Quasirandom number generators like Sobol sequences give up trying to "look random" and instead specifically optimize for incrementally covering their output space. They're "as-if random," rather than "fake random." Those mathematical simulations where MT would shine as a PRNG are almost unconditionally better served by a QRNG.

Prof. Sebastiano Vigna, co-author of the xoshiro family among many other PRNGs and PRNG tests, even has a paper titled "It is high time we let go of the Mersenne Twister." In it, he describes a number of issues with MT and MT-like PRNGs. Particularly interesting is section 6, which describes why equidistribution can actually be a problematic property!

Rather than being a generator for mathematics and science, MT is mostly popular as a general-purpose algorithm, because it appeared at a time when general-purpose PRNGs were otherwise often unacceptably poor quality for anything more than the most casual randomness. In other words, MT has been losing to PCG-DXSM, xoshiro256**, and wyrand in recent years – not to other quality-oriented generators.

I mentioned that Linux's /dev/urandom is based on ChaCha20. It isn't ChaCha20 exclusively; platform CSPRNG APIs like /dev/urandom or Windows' CryptGenRand generally incorporate some sources of extra randomness that aren't purely algorithmic, to ensure their outputs are truly secure. That leaves the question: When do you choose ChaCha20 (or ChaCha8) over those system CSPRNGs, or vice-versa?
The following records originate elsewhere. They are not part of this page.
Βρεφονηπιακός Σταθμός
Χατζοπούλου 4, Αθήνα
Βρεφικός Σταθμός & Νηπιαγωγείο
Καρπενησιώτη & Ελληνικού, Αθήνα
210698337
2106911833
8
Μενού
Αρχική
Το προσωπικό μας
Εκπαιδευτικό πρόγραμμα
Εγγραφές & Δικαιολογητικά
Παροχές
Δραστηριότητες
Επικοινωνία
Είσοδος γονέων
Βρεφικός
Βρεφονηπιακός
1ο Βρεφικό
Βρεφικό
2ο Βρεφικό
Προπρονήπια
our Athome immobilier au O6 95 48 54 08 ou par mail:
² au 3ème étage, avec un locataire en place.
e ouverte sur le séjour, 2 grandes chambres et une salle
Essentially, the answer comes down to, "choose the platform CSPRNG whenever you don't need seeding." Platform CSPRNG APIs are, in general, ultra-secure and nowadays very fast. If you need security and you can get away with non-reproducible outputs, you should probably prefer them (in Go, through package crypto/rand).

Arguably, ChaCha20 qualifies as the state of the art in secure PRNGs only because platform CSPRNGs can't actually be treated like PRNGs. Since they're allowed to incorporate external randomness sources, such as thermal noise from quantum processes in transistors in the CPU, they might literally not be pseudorandom.
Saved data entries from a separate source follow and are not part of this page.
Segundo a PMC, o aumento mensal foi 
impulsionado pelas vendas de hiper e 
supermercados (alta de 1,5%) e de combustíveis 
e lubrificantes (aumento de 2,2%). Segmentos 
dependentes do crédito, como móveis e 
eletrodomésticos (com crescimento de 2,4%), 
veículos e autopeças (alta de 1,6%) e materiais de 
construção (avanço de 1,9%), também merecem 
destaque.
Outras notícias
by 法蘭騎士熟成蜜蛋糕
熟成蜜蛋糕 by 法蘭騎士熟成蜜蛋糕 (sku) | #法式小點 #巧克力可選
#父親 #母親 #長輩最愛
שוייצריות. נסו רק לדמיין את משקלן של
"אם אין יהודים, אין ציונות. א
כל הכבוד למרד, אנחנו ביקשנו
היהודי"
Of course, reproducibility has substantial benefits, like making unit testing much easier. There is much more that goes into making security-related decisions than I can describe. I am not a cryptographer, and all that.
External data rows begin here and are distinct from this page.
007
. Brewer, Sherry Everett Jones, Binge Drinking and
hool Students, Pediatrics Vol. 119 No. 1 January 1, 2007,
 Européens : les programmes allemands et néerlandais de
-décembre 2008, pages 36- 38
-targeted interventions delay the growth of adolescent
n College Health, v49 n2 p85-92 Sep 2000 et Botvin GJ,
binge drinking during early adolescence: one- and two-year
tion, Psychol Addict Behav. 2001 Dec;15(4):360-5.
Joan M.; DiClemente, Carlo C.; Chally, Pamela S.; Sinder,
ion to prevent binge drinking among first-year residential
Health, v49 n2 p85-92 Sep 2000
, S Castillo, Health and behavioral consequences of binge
At this point, I've written close to everything I know about PRNGs, aside from technical details about the mathematics of linear recurrences and how statistical quality testing works. It's a bit longer than I thought it would be. Somehow my lightning talk at GopherCon 2023 will condense this down to seven minutes or less.

It's pretty likely that math/rand/v2's package-level functions will be sufficient for most things you'll need to do. It isn't clear yet whether those functions will use wyrand (as of Go 1.20, that's what the math/rand package-level functions use if you never call Seed), PCG-DXSM, or ChaCha8. Regardless of which, it will be implemented efficiently, hooked directly into the Go runtime to minimize resource usage. Like in the section on platform CSPRNGs, using your own Source is mostly a matter of reproducibility.

When you do need reproducibility, hopefully this article (or the corresponding talk) will help you choose the right PRNG for your application.